If your kidney disease has progressed, you may be told to reduce your phosphates and potassium level. These are electrolytes, which are a key component of how we stay hydrated. If you’ve ever had Gatorade, you’re probably familiar with the concept. Electrolytes, like proteins, are vital for the body’s survival. However, they also are filtered out through the kidneys, and can cause severe kidney damage if built up. 

Phosphates, which can be found in many deli meats and packaged foods, can draw calcium from the bones. This makes them weaker and more likely to break, and can also increase your risk of kidney stones as calcium is being drawn into the bloodstream. 

Potassium, which can be found in oranges, bananas, potatoes, beans, and nuts, is key to the function of your nervous system and muscles, and an imbalance can lead to increased risk factors of severe heart problems, such as heart disease

The National Kidney Foundation keeps an archive of recipes chock full of some of the best foods for kidney disease, but you should always refer to your dietitian’s advice before experimenting with new recipes. 

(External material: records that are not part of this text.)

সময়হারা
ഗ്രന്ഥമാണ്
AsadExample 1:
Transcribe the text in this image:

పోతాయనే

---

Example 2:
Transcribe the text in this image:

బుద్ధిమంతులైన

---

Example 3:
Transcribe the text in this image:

The Fine Balance of Nutrition

Kidney-focused renal diet plans are some of the most complex out there, because many of the things that can cause complications are the same things we need to survive! Fortunately, there are ways Medicare plans can help. Kidney disease is one of the two conditions which Medicare will cover nutritional therapy to treat. A registered dietitian can help you develop a kidney-friendly meal plan to fit your particular needs.  You can also use a Medicare grocery benefit (if you are eligible) to cover the purchase of healthy ingredients. 

Still, there are some tips you can keep in mind to make the process of adjusting to your diet a bit easier.

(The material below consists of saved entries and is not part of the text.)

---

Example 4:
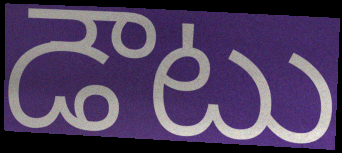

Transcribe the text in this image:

డౌటు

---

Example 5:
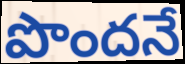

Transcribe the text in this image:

పొందనే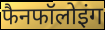
फैनफॉलोइंग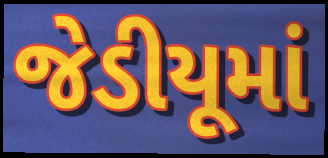
જેડીયૂમાં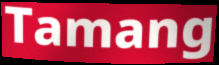
TamangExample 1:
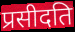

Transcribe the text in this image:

प्रसीदति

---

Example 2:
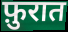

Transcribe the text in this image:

फ़ुरात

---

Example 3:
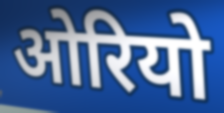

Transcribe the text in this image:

ओरियो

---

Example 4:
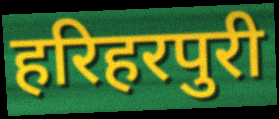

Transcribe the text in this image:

हरिहरपुरी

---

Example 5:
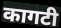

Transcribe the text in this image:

कागटी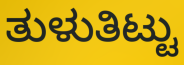
ತುಳುತಿಟ್ಟುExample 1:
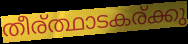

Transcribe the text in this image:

തീര്ത്ഥാടകര്ക്കു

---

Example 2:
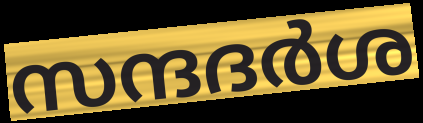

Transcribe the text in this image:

സന്ദദർശ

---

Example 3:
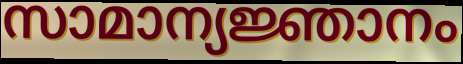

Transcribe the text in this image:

സാമാന്യജ്ഞാനം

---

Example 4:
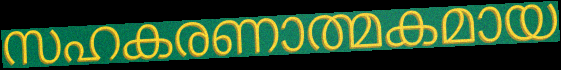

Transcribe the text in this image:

സഹകരണാത്മകമായ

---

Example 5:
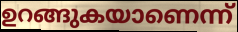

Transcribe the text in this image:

ഉറങ്ങുകയാണെന്ന്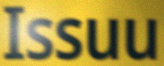
Issuu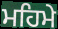
ਮਹਿਮੇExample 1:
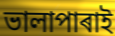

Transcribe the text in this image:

ভালাপাৰাই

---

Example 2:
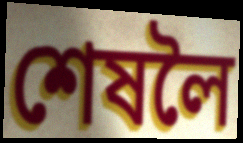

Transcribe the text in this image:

শেষলৈ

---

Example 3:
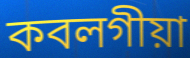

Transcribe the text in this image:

কবলগীয়া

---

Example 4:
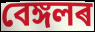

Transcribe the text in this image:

বেঙ্গলৰ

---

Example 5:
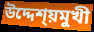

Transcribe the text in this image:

উদ্দেশ্য়মুখীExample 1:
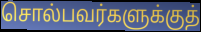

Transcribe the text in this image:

சொல்பவர்களுக்குத்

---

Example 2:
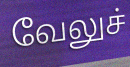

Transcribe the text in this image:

  • No Salt? No Problem: If you’ve been told to cut out salt, your first instinct might be to reach for a salt substitute. Unfortunately, many of these salt substitutes are high in potassium, which is ALSO not recommended. Instead, look into alternatives. Foods like garlic and hot peppers can, when used in moderation, greatly improve the flavor of your meals. There is also some evidence that they have a positive effect on health outcomes for people with kidney disease, but as with all popular nutritional medicine, this is difficult to verify. Herbs and other seasonings are also recommended, but check with your doctor to see what is allowed!
  • Fresh is Best: While prepackaged and takeout foods are extremely convenient, they also contain large amounts of sodium and phosphates, which can exacerbate kidney disease. Make food from scratch, or check to see if your Medicare Advantage plan covers a kidney-friendly meal delivery service. If you do use canned products, be sure to rinse them well before eating.
  • Water You Waiting For?: In the early stages of kidney disease, particularly when dealing with kidney stones, drinking water is important for promoting kidney health. Water helps flush out the kidneys and can prevent minerals from building up. HOWEVER, the opposite is true for people in kidney failure, as the body may be unable to excrete water at all. If you experience swelling or difficulty breathing, that may be a sign of fluid retention. Your doctor or health care provider will advise you on a safe amount of fluid intake, so listen to what they have to say before grabbing that giant water bottle.